Troppo semplice per essere fattibile? E qui nascono le altre possibili perplessità a cui l’individualismo e la paura per i piccoli gesti per gli altri ci hanno abituati: quanti saranno quelli che se ne approfitteranno? E come fa il barista a capire chi veramente merita quel caffè pagato? Con quale criterio deciderà se concederglielo oppure no? Farà lo scontrino o si intascherà l’euro senza dare il caffè? Bravo, lui, che con la storia della solidarietà raddoppia il fatturato. E altre cose simili.

Perché ormai è in questi termini che ragioniamo; paradossalmente dal basso del “caffè sospeso” fino più su, agli uomini sul barcone per 15 giorni. Già me li vedo i perplessi della situazione intenti a rispondere a tutte quelle domande da equilibrismo – benché legittime da un certo punto di vista – ma entrate a far parte della paura e della diffidenza con cui si affrontano le idee nuove, i rapporti con gli altri, ciò che non è conosciuto, che richiede l’impegno di un denaro… anche se poco.

Il “caffè sospeso” – chissà che un giorno salti fuori qualcuno che “sospende” qualcos’altro sull’onda lunga di questa tradizione, all’orizzonte si affaccia già la “colazione sospesa” e il “pranzo sospeso” – laddove non è conosciuto, praticato, pubblicizzato, è tanto piccolo come gesto quanto grande è l’incertezza che genera.
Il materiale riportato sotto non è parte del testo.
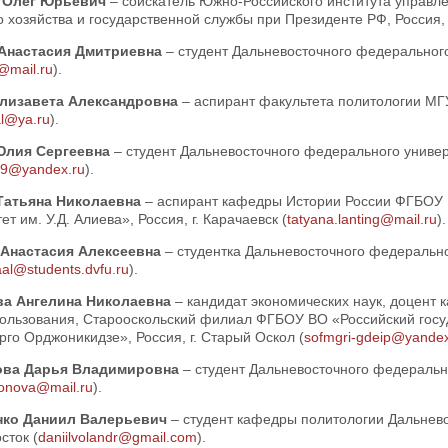
 Олег Юрьевич
– соискатель Южно-Российского института управл
 хозяйства и государственной службы при Президенте РФ, Россия, г
Анастасия Дмитриевна
– студент Дальневосточного федерального 
@mail.ru
).
лизавета Александровна
– аспирант факультета политологии МГУ
al@ya.ru
).
Юлия Сергеевна
– студент Дальневосточного федерального универс
99@yandex.ru
).
Татьяна Николаевна
– аспирант кафедры Истории России ФГБОУ 
ет им. У.Д. Алиева», Россия, г. Карачаевск (
tatyana.lanting@mail.ru
).
Анастасия Алексеевна
– студентка Дальневосточного федеральног
aal@students.dvfu.ru
).
а Ангелина Николаевна
– кандидат экономических наук, доцент 
ользования, Старооскольский филиал ФГБОУ ВО «Российский госу
го Орджоникидзе», Россия, г. Старый Оскол (
sofmgri-gdeip@yandex
ова Дарья Владимировна
– студент Дальневосточного федерально
ionova@mail.ru
).
нко Даниил Валерьевич
– студент кафедры политологии Дальнево
сток (
daniilvolandr@gmail.com
).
Provoca. Interroga. Chi lo direbbe per un caffè da 1 euro soltanto?
Ebbene sì. È il richiamo alle piccole cose, ai gesti semplici (ricordiamo che “il caffè sospeso” è nato durante la seconda guerra mondiale proprio per accontentare ad occhi chiusi e cuore aperto il desiderio di qualcun altro), ai sentimenti positivi, alla compassione e alla comprensione, all’amicizia platonica.
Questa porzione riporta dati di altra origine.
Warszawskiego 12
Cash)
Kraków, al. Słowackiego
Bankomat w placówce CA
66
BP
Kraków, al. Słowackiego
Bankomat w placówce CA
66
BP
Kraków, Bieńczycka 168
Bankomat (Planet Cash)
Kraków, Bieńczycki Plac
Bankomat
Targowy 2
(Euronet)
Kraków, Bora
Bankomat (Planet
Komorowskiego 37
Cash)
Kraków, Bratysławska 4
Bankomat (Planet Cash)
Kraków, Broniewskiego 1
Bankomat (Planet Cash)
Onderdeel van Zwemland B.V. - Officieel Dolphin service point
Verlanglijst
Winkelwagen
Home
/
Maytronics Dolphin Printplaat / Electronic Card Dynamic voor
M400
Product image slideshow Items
Siccome stiamo chiudendoci a riccio e i grandi gesti si fanno rari, ricominciamo a prendere confidenza con il mondo che ci circonda e le persone che crediamo di conoscere ma in realtà non conosciamo, attraverso i piccoli gesti. In giro ce ne sono parecchi, oltre al “caffè sospeso”. Questione di orizzonti.